[Data for analysis]
────

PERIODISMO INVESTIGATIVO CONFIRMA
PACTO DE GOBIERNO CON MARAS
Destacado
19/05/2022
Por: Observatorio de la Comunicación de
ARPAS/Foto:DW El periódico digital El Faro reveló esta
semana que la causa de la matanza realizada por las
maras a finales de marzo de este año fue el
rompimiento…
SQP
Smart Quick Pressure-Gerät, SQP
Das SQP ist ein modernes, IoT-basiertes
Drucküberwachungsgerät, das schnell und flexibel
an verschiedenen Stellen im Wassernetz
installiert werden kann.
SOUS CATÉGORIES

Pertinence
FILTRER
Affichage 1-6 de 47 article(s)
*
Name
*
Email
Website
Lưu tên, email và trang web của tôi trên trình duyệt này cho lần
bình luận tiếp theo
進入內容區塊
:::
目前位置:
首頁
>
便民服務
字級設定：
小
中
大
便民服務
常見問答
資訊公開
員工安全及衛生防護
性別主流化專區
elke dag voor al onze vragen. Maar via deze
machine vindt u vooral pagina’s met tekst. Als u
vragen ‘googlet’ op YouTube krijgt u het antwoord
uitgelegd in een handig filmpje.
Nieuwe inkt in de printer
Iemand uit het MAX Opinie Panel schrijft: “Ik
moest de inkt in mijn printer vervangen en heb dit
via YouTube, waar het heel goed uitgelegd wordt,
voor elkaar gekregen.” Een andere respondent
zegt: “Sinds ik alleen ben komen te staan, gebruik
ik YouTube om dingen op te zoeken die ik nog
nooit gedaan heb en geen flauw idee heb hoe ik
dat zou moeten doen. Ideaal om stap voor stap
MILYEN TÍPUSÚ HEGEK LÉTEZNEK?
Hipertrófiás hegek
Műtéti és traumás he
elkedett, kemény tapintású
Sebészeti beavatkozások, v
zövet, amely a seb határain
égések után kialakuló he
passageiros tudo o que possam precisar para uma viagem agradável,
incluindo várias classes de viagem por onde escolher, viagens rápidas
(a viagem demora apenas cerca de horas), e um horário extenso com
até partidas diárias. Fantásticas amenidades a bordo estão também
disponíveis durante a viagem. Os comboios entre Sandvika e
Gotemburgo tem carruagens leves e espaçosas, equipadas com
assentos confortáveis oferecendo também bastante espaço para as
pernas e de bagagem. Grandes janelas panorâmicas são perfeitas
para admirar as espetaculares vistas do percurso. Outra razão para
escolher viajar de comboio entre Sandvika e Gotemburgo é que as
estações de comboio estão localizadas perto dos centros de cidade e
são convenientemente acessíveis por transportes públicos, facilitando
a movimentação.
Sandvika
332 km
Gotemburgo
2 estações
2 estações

────

[What you are asked to do]
For each line in the data that holds "inkt", add one to a count, then report that count alone.

[Response]
2